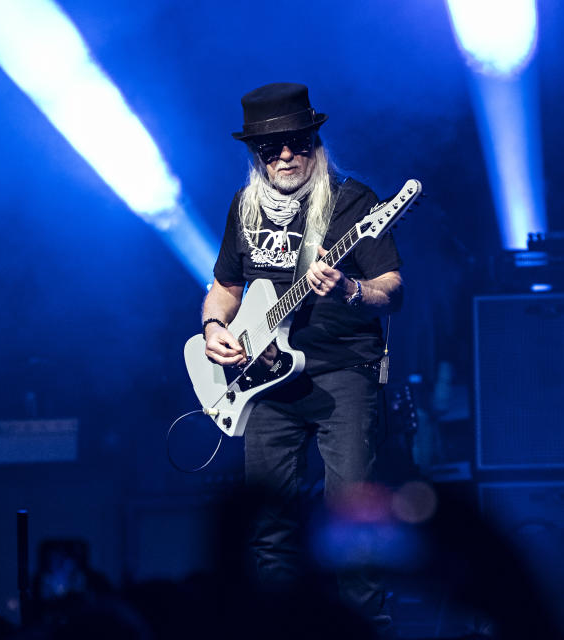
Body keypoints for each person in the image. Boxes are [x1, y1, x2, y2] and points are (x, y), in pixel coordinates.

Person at [199, 82, 403, 620]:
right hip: (265, 382)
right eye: (272, 148)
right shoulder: (245, 208)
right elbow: (225, 285)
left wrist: (350, 290)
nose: (286, 155)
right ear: (257, 156)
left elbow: (393, 289)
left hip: (344, 373)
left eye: (297, 143)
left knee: (353, 522)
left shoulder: (355, 203)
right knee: (268, 530)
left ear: (315, 141)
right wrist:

******

**Exercise**
After locating the line with "right eye: (272, 148)", output that line and every later one exactly, through the end of the entries above.

**Written answer**
right eye: (272, 148)
right shoulder: (245, 208)
right elbow: (225, 285)
left wrist: (350, 290)
nose: (286, 155)
right ear: (257, 156)
left elbow: (393, 289)
left hip: (344, 373)
left eye: (297, 143)
left knee: (353, 522)
left shoulder: (355, 203)
right knee: (268, 530)
left ear: (315, 141)
right wrist:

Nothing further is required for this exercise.